→ **Exercise requirements**
Can you rewrite the part of the entries that runs from their start through the line containing "pay for various", changing "subscription plans" to "membership plans" and keeping everything else the same? Give back only those lines.

*** Opening Material provided ***

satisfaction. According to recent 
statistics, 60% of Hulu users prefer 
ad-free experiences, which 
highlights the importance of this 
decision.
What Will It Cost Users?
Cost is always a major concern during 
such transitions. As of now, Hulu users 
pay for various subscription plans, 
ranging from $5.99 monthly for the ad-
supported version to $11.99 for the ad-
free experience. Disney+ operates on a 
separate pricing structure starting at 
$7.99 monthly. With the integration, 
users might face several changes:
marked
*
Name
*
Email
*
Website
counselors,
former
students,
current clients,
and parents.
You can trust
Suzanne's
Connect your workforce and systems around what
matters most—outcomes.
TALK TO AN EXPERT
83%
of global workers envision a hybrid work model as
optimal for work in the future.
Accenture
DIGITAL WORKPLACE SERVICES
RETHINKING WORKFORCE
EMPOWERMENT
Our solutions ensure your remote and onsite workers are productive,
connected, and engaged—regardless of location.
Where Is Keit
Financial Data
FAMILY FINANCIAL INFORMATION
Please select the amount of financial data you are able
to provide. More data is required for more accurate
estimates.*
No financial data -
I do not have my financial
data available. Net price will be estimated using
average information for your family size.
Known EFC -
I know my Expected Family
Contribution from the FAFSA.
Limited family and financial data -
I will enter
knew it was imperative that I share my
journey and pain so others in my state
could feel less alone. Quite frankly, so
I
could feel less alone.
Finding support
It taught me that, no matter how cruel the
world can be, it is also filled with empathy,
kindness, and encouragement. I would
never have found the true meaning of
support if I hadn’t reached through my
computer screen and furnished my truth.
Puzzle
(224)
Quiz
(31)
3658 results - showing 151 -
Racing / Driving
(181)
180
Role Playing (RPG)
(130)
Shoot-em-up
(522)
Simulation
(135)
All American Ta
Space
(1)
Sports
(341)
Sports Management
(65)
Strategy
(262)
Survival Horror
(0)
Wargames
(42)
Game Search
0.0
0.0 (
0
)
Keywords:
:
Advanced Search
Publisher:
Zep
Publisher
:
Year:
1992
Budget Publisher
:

*** Closing Material provided ***

→ **Task output**
satisfaction. According to recent 
statistics, 60% of Hulu users prefer 
ad-free experiences, which 
highlights the importance of this 
decision.
What Will It Cost Users?
Cost is always a major concern during 
such transitions. As of now, Hulu users 
pay for various membership plans, 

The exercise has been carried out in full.